#### Brief:
Retype each entry exactly as written, and keep the pictures out of the copy.

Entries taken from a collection
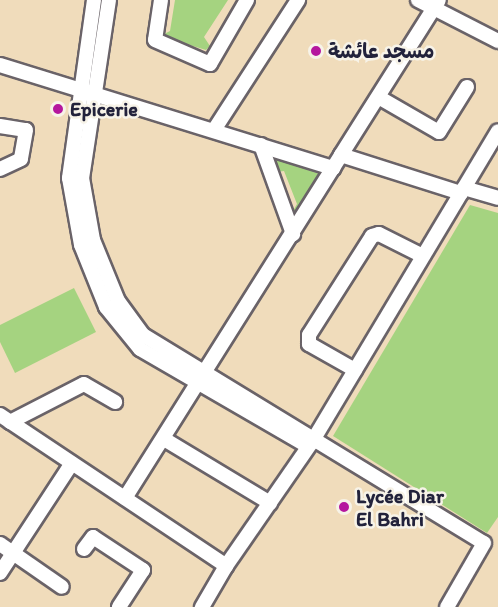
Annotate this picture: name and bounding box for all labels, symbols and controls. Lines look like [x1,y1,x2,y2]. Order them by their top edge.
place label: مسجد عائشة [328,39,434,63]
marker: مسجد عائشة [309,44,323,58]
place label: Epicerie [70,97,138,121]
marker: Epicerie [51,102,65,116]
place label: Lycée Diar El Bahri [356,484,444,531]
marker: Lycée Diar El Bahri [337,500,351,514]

#### Task output:
Annotate this picture: name and bounding box for all labels, symbols and controls. Lines look like [x1,y1,x2,y2]. Order them by their top edge.
place label: مسجد عائشة [328,39,434,63]
marker: مسجد عائشة [309,44,323,58]
place label: Epicerie [70,97,138,121]
marker: Epicerie [51,102,65,116]
place label: Lycée Diar El Bahri [356,484,444,531]
marker: Lycée Diar El Bahri [337,500,351,514]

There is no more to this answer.